Quadratic Equation Root Calculator

How to calculate Quadratic formula calculator?

Apply the quadratic formula to the equation ax² + bx + c = 0 by first evaluating the discriminant and then substituting into the formula to get the roots.

Key formula: x = (-b ± √(b2 - 4ac)) / (2a)

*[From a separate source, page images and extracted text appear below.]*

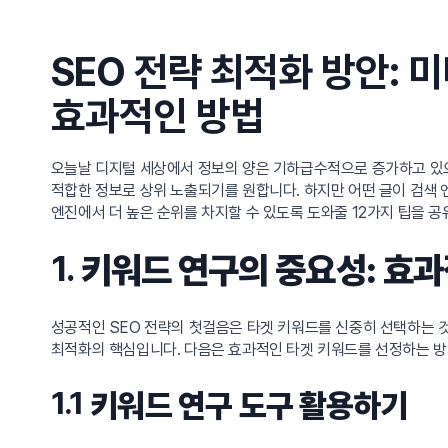
SEO 전략 최적화 방안: 
효과적인 방법
오늘날 디지털 세상에서 정보의 양은 기하급수적으로 증가하고 있으
적합한 정보로 상위 노출되기를 원합니다. 하지만 어떤 글이 검색 
엔진에서 더 높은 순위를 차지할 수 있도록 도와줄 12가지 팁을 공
1.
키워드 연구의 중요성: 효
성공적인 SEO 전략의 첫걸음은 타겟 키워드를 신중히 선택하는 
최적화의 핵심입니다. 다음은 효과적인 타겟 키워드를 선정하는 방
1.1
키워드 연구 도구 활용하기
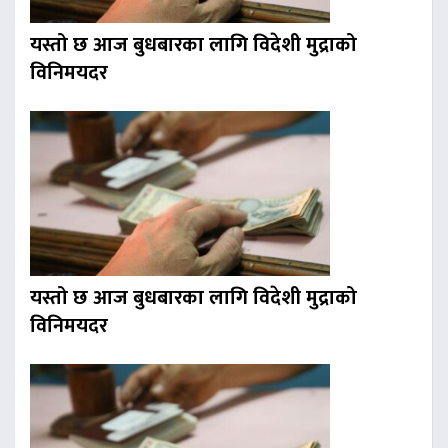
यस्तो छ आज बुधबारका लागि विदेशी मुद्राको
विनिमयदर
यस्तो छ आज बुधबारका लागि विदेशी मुद्राको
विनिमयदर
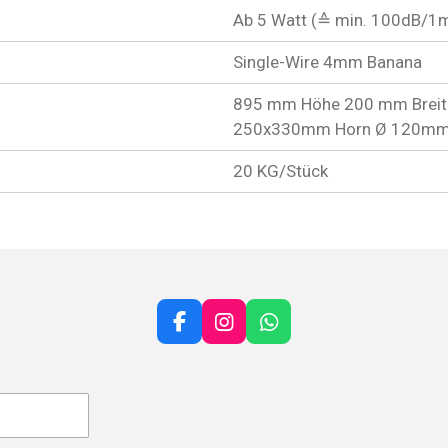
Ab 5 Watt (≙ min. 100dB/1
Single-Wire 4mm Banana
895 mm Höhe 200 mm Breite
250x330mm Horn Ø 120m
20 KG/Stück
F
I
W
a
n
h
c
s
a
e
t
t
b
a
s
o
g
A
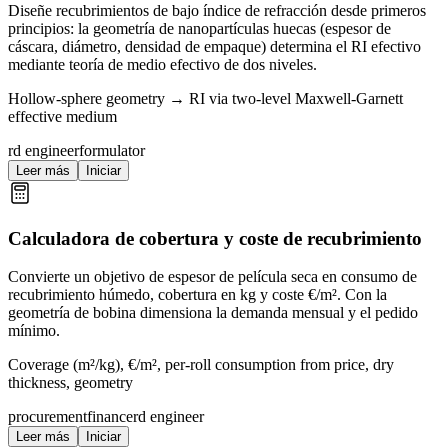
Diseñe recubrimientos de bajo índice de refracción desde primeros
principios: la geometría de nanopartículas huecas (espesor de
cáscara, diámetro, densidad de empaque) determina el RI efectivo
mediante teoría de medio efectivo de dos niveles.
Hollow-sphere geometry → RI via two-level Maxwell-Garnett
effective medium
rd engineer
formulator
Leer más
Iniciar
Calculadora de cobertura y coste de recubrimiento
Convierte un objetivo de espesor de película seca en consumo de
recubrimiento húmedo, cobertura en kg y coste €/m². Con la
geometría de bobina dimensiona la demanda mensual y el pedido
mínimo.
Coverage (m²/kg), €/m², per-roll consumption from price, dry
thickness, geometry
procurement
finance
rd engineer
Leer más
Iniciar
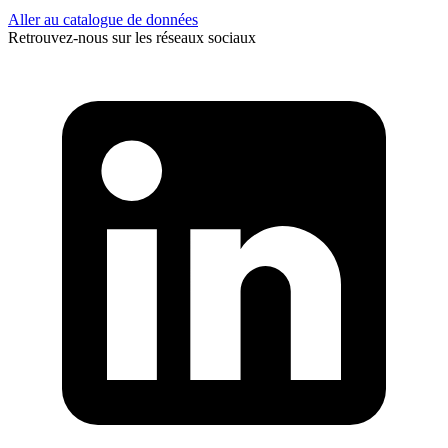
Aller au catalogue de données
Retrouvez-nous sur les réseaux sociaux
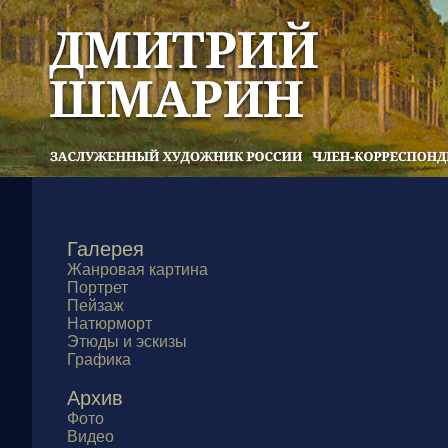
Галерея
Жанровая картина
Портрет
Пейзаж
Натюрморт
Этюды и эскизы
Графика
Архив
Фото
Видео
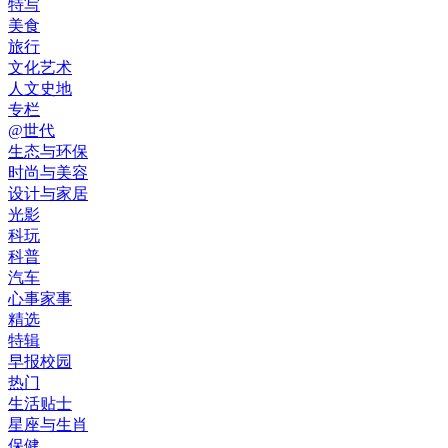
特写
美食
旅行
文化艺术
人文史地
专栏
@世代
生态与环保
时尚与美容
设计与家居
光影
科玩
科普
汽车
心事家事
精选
特辑
早报校园
热门
生活贴士
星座与生肖
保健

Using the Quadratic formula calculator calculator: an example

Example values: a = 1, b = -3, c = 2.

Step-by-step calculation:

1. Compute the discriminant: D = b2 - 4ac = (-3)2 - 4·1·2 = 9 - 8 = 1.
2. Take the square root: √D = 1.
3. Substitute into the formula: x = ( -b ± √D ) / (2a) = (3 ± 1) / 2, giving x = 2 and x = 1.
4. Conclude the equation has two distinct real roots: x = 2 and x = 1.

Frequently Asked Questions

What if the discriminant is negative?

If the discriminant is negative there are no real roots; the quadratic has two complex conjugate roots instead.

Can coefficient a be zero?

If a = 0 the equation is linear (bx + c = 0) and not quadratic; solve it as a linear equation using x = -c/b.

What does a zero discriminant mean?

A discriminant of zero indicates one repeated real root given by x = -b / (2a); the parabola touches the x-axis at a single point.